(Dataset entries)
%%

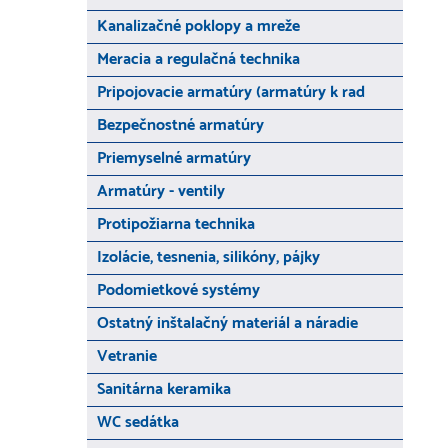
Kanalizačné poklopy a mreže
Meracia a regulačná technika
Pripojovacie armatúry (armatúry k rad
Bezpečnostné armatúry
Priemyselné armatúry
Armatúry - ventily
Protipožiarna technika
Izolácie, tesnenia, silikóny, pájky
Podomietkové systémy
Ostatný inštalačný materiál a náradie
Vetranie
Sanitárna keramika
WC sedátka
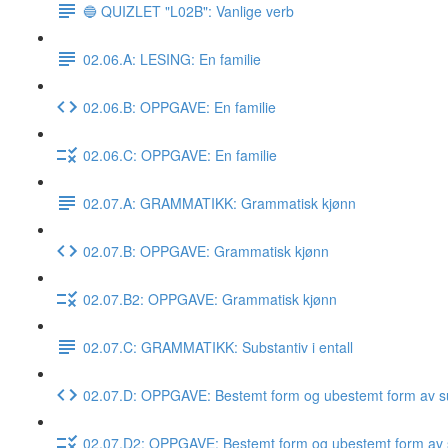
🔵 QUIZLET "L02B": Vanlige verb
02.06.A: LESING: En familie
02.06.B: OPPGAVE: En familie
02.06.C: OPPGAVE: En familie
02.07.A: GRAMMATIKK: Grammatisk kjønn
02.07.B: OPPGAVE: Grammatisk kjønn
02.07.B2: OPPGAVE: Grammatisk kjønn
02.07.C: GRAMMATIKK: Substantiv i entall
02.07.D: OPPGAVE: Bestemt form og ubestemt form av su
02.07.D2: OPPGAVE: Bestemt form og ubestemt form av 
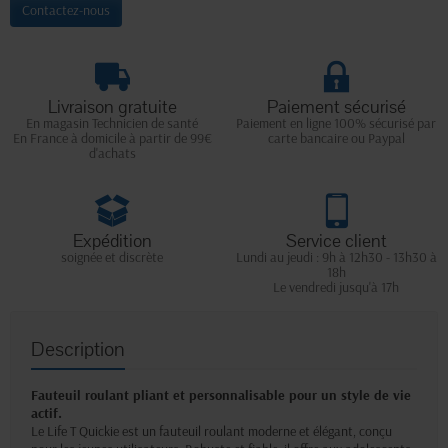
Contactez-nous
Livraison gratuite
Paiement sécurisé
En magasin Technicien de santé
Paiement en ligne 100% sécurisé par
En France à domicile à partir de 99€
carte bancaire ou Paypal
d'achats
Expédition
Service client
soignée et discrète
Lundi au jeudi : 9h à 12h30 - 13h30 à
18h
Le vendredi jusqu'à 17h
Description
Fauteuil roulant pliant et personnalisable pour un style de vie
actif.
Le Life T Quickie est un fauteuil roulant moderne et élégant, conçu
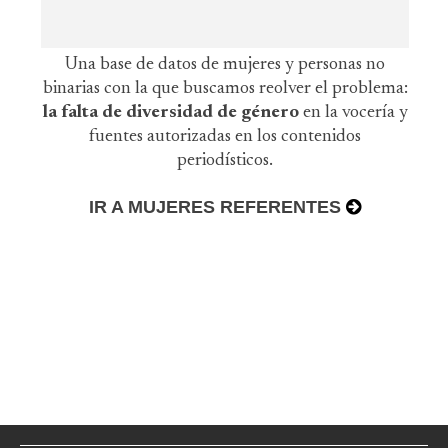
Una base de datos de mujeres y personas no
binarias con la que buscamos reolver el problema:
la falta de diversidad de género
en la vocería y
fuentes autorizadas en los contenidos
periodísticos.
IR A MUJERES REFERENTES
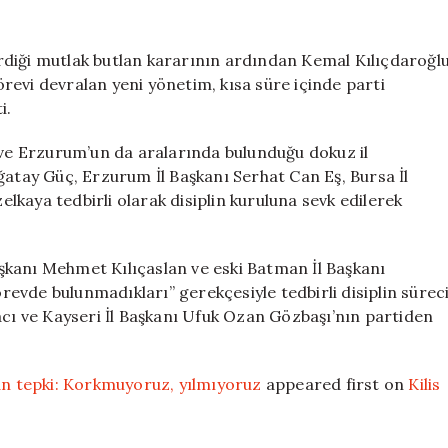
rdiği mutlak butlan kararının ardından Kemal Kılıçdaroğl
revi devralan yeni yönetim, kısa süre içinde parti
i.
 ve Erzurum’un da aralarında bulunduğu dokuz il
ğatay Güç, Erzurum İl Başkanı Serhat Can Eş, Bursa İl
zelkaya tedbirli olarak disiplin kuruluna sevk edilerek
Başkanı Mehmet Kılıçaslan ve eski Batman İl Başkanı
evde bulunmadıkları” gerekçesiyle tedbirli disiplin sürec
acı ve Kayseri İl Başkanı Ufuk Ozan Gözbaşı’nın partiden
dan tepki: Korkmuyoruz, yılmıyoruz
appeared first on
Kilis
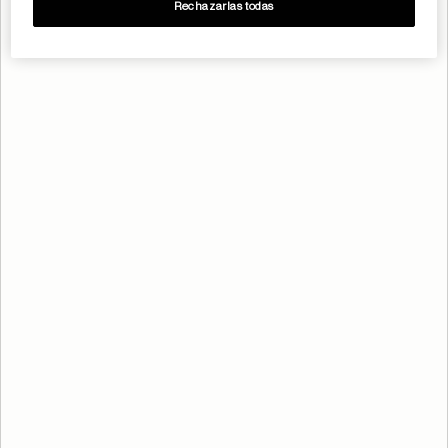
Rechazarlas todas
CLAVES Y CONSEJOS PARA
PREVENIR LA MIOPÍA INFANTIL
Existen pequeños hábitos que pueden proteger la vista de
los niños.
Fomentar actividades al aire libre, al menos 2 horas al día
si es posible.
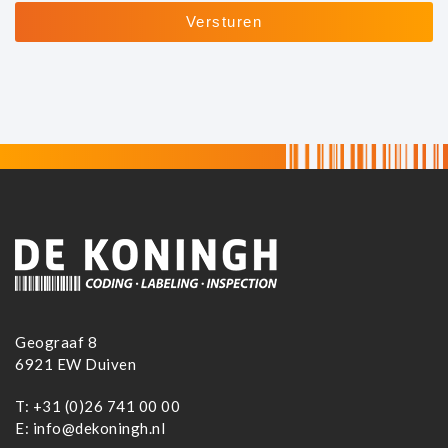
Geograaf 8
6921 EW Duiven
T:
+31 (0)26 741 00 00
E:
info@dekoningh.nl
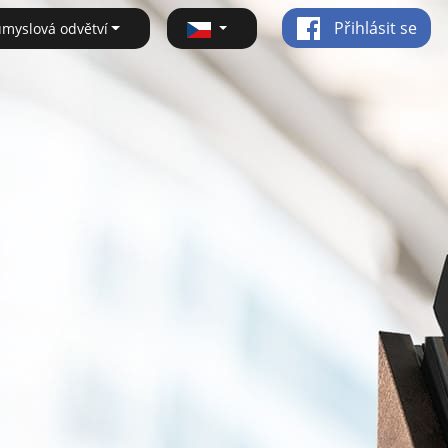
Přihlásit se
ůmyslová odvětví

%%

## Your instructions
How many lines in the listing contain the string "Erzurum", with case counting? Reply with the number only.

## Written answer
2